----- Input for this task
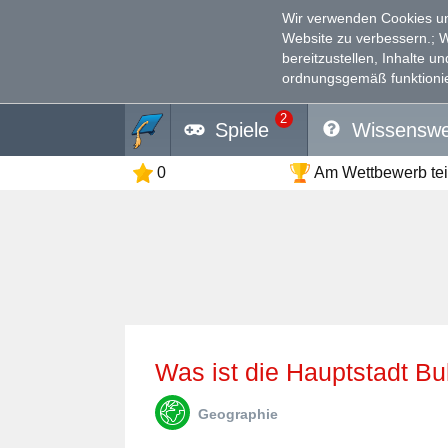
Wir verwenden Cookies un
Website zu verbessern.
; 
bereitzustellen, Inhalte u
ordnungsgemäß funktionie
2
Spiele
Wissenswe
0
Am Wettbewerb te
Was ist die Hauptstadt B
Geographie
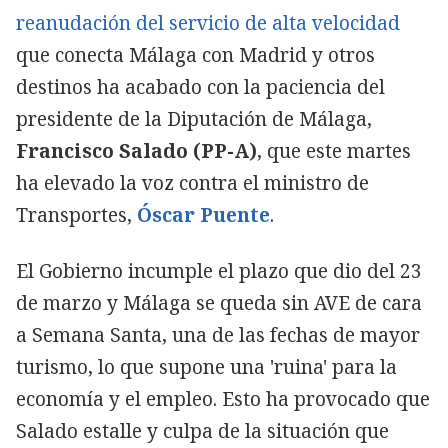
reanudación del servicio de alta velocidad
que conecta Málaga con Madrid y otros
destinos ha acabado con la paciencia del
presidente de la Diputación de Málaga,
Francisco Salado (PP-A)
, que este martes
ha elevado la voz contra el ministro de
Transportes,
Óscar Puente
.
El Gobierno incumple el plazo que dio del 23
de marzo y Málaga se queda sin AVE de cara
a Semana Santa, una de las fechas de mayor
turismo, lo que supone una 'ruina' para la
economía y el empleo. Esto ha provocado que
Salado estalle y culpa de la situación que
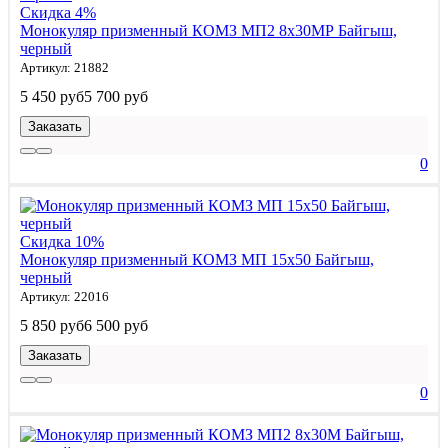
Скидка 4%
Монокуляр призменный КОМЗ МП2 8x30МР Байгыш,
черный
Артикул: 21882
5 450 руб
5 700 руб
Заказать
0
Скидка 10%
Монокуляр призменный КОМЗ МП 15x50 Байгыш,
черный
Артикул: 22016
5 850 руб
6 500 руб
Заказать
0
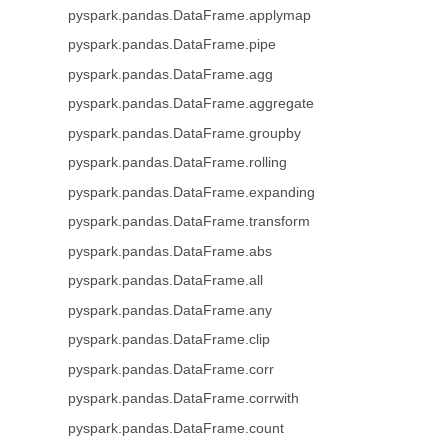
pyspark.pandas.DataFrame.applymap
pyspark.pandas.DataFrame.pipe
pyspark.pandas.DataFrame.agg
pyspark.pandas.DataFrame.aggregate
pyspark.pandas.DataFrame.groupby
pyspark.pandas.DataFrame.rolling
pyspark.pandas.DataFrame.expanding
pyspark.pandas.DataFrame.transform
pyspark.pandas.DataFrame.abs
pyspark.pandas.DataFrame.all
pyspark.pandas.DataFrame.any
pyspark.pandas.DataFrame.clip
pyspark.pandas.DataFrame.corr
pyspark.pandas.DataFrame.corrwith
pyspark.pandas.DataFrame.count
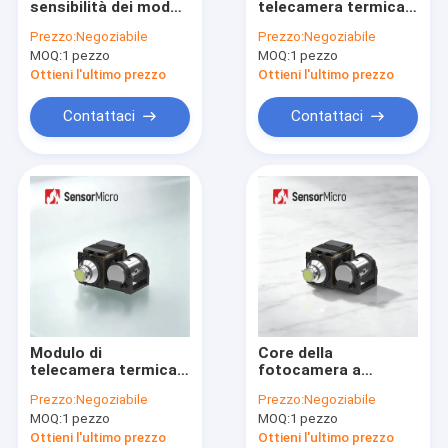
sensibilità dei moduli
telecamera termica
Rivelatori infrarossi raffreddati
della macchina
raffreddata per
Prezzo:
Negoziabile
Prezzo:
Negoziabile
fotografica l'alta per
rilevamento a lungo
MOQ:
Moduli raffreddati della macchina fotografica
1 pezzo
MOQ:
1 pezzo
rilevazione della
raggio con
lunga autonomia
risoluzione
Ottieni l'ultimo prezzo
Ottieni l'ultimo prezzo
1280x1024 e pitch di
Rappresentazione ottica del gas
pixel di 7μm
Contattaci
Contattaci
Modulo termico radiometrico
Modulo termico di alta risoluzione della macchina fotografic
Macchina fotografica termica per rilevazione di febbre
Macchina fotografica termica montata su veicolo
Assemblea più fresca integrata di Dewar
Modulo di
Core della
Rivelatori infrarossi non raffreddati
telecamera termica
fotocamera a
raffreddata ad alta
infrarossi
Prezzo:
Negoziabile
Prezzo:
Negoziabile
definizione Ultra
raffreddata con
MOQ:
1 pezzo
MOQ:
1 pezzo
Clear 1280x1024 con
risoluzione
pixel pitch di 10μm e
1280x1024 e pixel
Ottieni l'ultimo prezzo
Ottieni l'ultimo prezzo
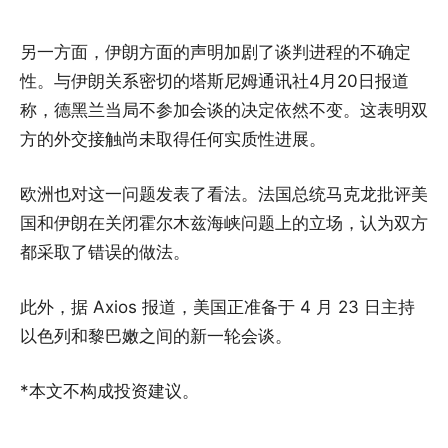
另一方面，伊朗方面的声明加剧了谈判进程的不确定
性。与伊朗关系密切的塔斯尼姆通讯社4月20日报道
称，德黑兰当局不参加会谈的决定依然不变。这表明双
方的外交接触尚未取得任何实质性进展。
欧洲也对这一问题发表了看法。法国总统马克龙批评美
国和伊朗在关闭霍尔木兹海峡问题上的立场，认为双方
都采取了错误的做法。
此外，据 Axios 报道，美国正准备于 4 月 23 日主持
以色列和黎巴嫩之间的新一轮会谈。
*本文不构成投资建议。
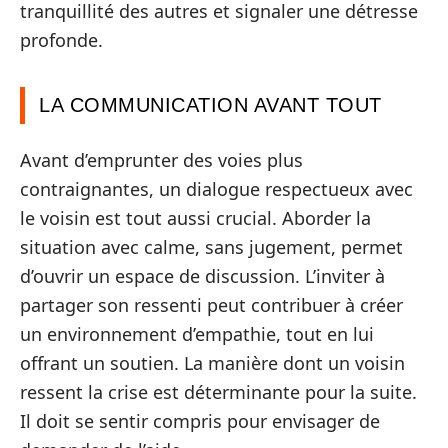
tranquillité des autres et signaler une détresse
profonde.
LA COMMUNICATION AVANT TOUT
Avant d’emprunter des voies plus
contraignantes, un dialogue respectueux avec
le voisin est tout aussi crucial. Aborder la
situation avec calme, sans jugement, permet
d’ouvrir un espace de discussion. L’inviter à
partager son ressenti peut contribuer à créer
un environnement d’empathie, tout en lui
offrant un soutien. La manière dont un voisin
ressent la crise est déterminante pour la suite.
Il doit se sentir compris pour envisager de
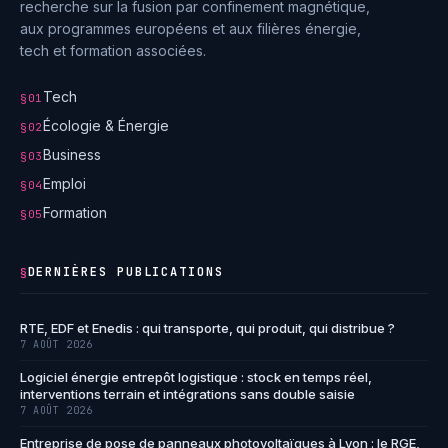
recherche sur la fusion par confinement magnétique,
aux programmes européens et aux filières énergie,
tech et formation associées.
Tech
§01
Écologie & Énergie
§02
Business
§03
Emploi
§04
Formation
§05
DERNIÈRES PUBLICATIONS
§
RTE, EDF et Enedis : qui transporte, qui produit, qui distribue ?
7 AOÛT 2026
Logiciel énergie entrepôt logistique : stock en temps réel,
interventions terrain et intégrations sans double saisie
7 AOÛT 2026
Entreprise de pose de panneaux photovoltaïques à Lyon : le RGE,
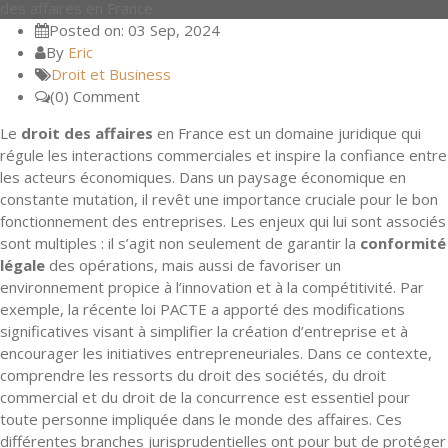
des affaires en France
Posted on: 03 Sep, 2024
By
Eric
Droit et Business
(0) Comment
Le
droit des affaires
en France est un domaine juridique qui
régule les interactions commerciales et inspire la confiance entre
les acteurs économiques. Dans un paysage économique en
constante mutation, il revêt une importance cruciale pour le bon
fonctionnement des entreprises. Les enjeux qui lui sont associés
sont multiples : il s’agit non seulement de garantir la
conformité
légale
des opérations, mais aussi de favoriser un
environnement propice à l’innovation et à la compétitivité. Par
exemple, la récente loi PACTE a apporté des modifications
significatives visant à simplifier la création d’entreprise et à
encourager les initiatives entrepreneuriales. Dans ce contexte,
comprendre les ressorts du droit des sociétés, du droit
commercial et du droit de la concurrence est essentiel pour
toute personne impliquée dans le monde des affaires. Ces
différentes branches jurisprudentielles ont pour but de protéger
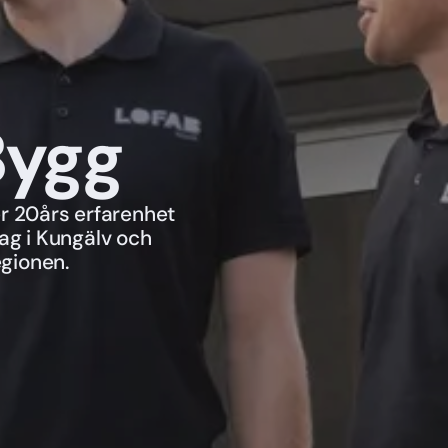
Bygg
r 20års erfarenhet
ag i Kungälv och
egionen.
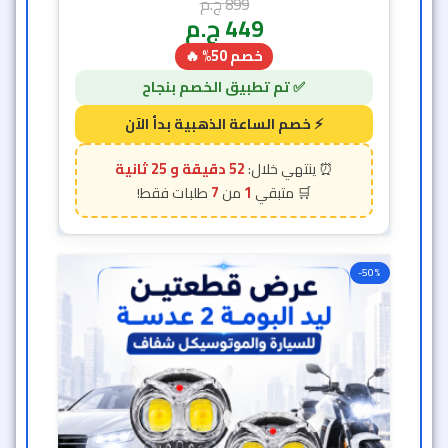
899
ج.م
449
ج.م
خصم 50% 🔥
52 دقيقة و 23 ثانية
7
1
-50%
----------
| Work request |
With the pictures left aside, set down each entry above exactly as it stands.

| Answer space |
Wir verwenden Cookies un
Website zu verbessern.
; 
bereitzustellen, Inhalte u
ordnungsgemäß funktionie
2
Spiele
Wissenswe
0
Am Wettbewerb te
Was ist die Hauptstadt B
Geographie
reanudación del servicio de alta velocidad
que conecta Málaga con Madrid y otros
destinos ha acabado con la paciencia del
presidente de la Diputación de Málaga,
Francisco Salado (PP-A)
, que este martes
ha elevado la voz contra el ministro de
Transportes,
Óscar Puente
.
El Gobierno incumple el plazo que dio del 23
de marzo y Málaga se queda sin AVE de cara
a Semana Santa, una de las fechas de mayor
turismo, lo que supone una 'ruina' para la
economía y el empleo. Esto ha provocado que
Salado estalle y culpa de la situación que
Скидка 4%
Монокуляр призменный КОМЗ МП2 8x30МР Байгыш,
черный
Артикул: 21882
5 450 руб
5 700 руб
Заказать
0
Скидка 10%
Монокуляр призменный КОМЗ МП 15x50 Байгыш,
черный
Артикул: 22016
5 850 руб
6 500 руб
Заказать
0
pyspark.pandas.DataFrame.applymap
pyspark.pandas.DataFrame.pipe
pyspark.pandas.DataFrame.agg
pyspark.pandas.DataFrame.aggregate
pyspark.pandas.DataFrame.groupby
pyspark.pandas.DataFrame.rolling
pyspark.pandas.DataFrame.expanding
pyspark.pandas.DataFrame.transform
pyspark.pandas.DataFrame.abs
pyspark.pandas.DataFrame.all
pyspark.pandas.DataFrame.any
pyspark.pandas.DataFrame.clip
pyspark.pandas.DataFrame.corr
pyspark.pandas.DataFrame.corrwith
pyspark.pandas.DataFrame.count
sensibilità dei moduli
telecamera termica
Rivelatori infrarossi raffreddati
della macchina
raffreddata per
Prezzo:
Negoziabile
Prezzo:
Negoziabile
fotografica l'alta per
rilevamento a lungo
MOQ:
Moduli raffreddati della macchina fotografica
1 pezzo
MOQ:
1 pezzo
rilevazione della
raggio con
lunga autonomia
risoluzione
Ottieni l'ultimo prezzo
Ottieni l'ultimo prezzo
1280x1024 e pitch di
Rappresentazione ottica del gas
pixel di 7μm
Contattaci
Contattaci
Modulo termico radiometrico
Modulo termico di alta risoluzione della macchina fotografic
Macchina fotografica termica per rilevazione di febbre
Macchina fotografica termica montata su veicolo
Assemblea più fresca integrata di Dewar
Modulo di
Core della
Rivelatori infrarossi non raffreddati
telecamera termica
fotocamera a
raffreddata ad alta
infrarossi
Prezzo:
Negoziabile
Prezzo:
Negoziabile
definizione Ultra
raffreddata con
MOQ:
1 pezzo
MOQ:
1 pezzo
Clear 1280x1024 con
risoluzione
pixel pitch di 10μm e
1280x1024 e pixel
Ottieni l'ultimo prezzo
Ottieni l'ultimo prezzo
另一方面，伊朗方面的声明加剧了谈判进程的不确定
性。与伊朗关系密切的塔斯尼姆通讯社4月20日报道
称，德黑兰当局不参加会谈的决定依然不变。这表明双
方的外交接触尚未取得任何实质性进展。
欧洲也对这一问题发表了看法。法国总统马克龙批评美
国和伊朗在关闭霍尔木兹海峡问题上的立场，认为双方
都采取了错误的做法。
此外，据 Axios 报道，美国正准备于 4 月 23 日主持
以色列和黎巴嫩之间的新一轮会谈。
*本文不构成投资建议。
tranquillité des autres et signaler une détresse
profonde.
LA COMMUNICATION AVANT TOUT
Avant d’emprunter des voies plus
contraignantes, un dialogue respectueux avec
le voisin est tout aussi crucial. Aborder la
situation avec calme, sans jugement, permet
d’ouvrir un espace de discussion. L’inviter à
partager son ressenti peut contribuer à créer
un environnement d’empathie, tout en lui
offrant un soutien. La manière dont un voisin
ressent la crise est déterminante pour la suite.
Il doit se sentir compris pour envisager de
recherche sur la fusion par confinement magnétique,
aux programmes européens et aux filières énergie,
tech et formation associées.
Tech
§01
Écologie & Énergie
§02
Business
§03
Emploi
§04
Formation
§05
DERNIÈRES PUBLICATIONS
§
RTE, EDF et Enedis : qui transporte, qui produit, qui distribue ?
7 AOÛT 2026
Logiciel énergie entrepôt logistique : stock en temps réel,
interventions terrain et intégrations sans double saisie
7 AOÛT 2026
Entreprise de pose de panneaux photovoltaïques à Lyon : le RGE,
des affaires en France
Posted on: 03 Sep, 2024
By
Eric
Droit et Business
(0) Comment
Le
droit des affaires
en France est un domaine juridique qui
régule les interactions commerciales et inspire la confiance entre
les acteurs économiques. Dans un paysage économique en
constante mutation, il revêt une importance cruciale pour le bon
fonctionnement des entreprises. Les enjeux qui lui sont associés
sont multiples : il s’agit non seulement de garantir la
conformité
légale
des opérations, mais aussi de favoriser un
environnement propice à l’innovation et à la compétitivité. Par
exemple, la récente loi PACTE a apporté des modifications
significatives visant à simplifier la création d’entreprise et à
encourager les initiatives entrepreneuriales. Dans ce contexte,
comprendre les ressorts du droit des sociétés, du droit
commercial et du droit de la concurrence est essentiel pour
toute personne impliquée dans le monde des affaires. Ces
différentes branches jurisprudentielles ont pour but de protéger
Bygg
r 20års erfarenhet
ag i Kungälv och
egionen.
899
ج.م
449
ج.م
خصم 50% 🔥
52 دقيقة و 23 ثانية
7
1
-50%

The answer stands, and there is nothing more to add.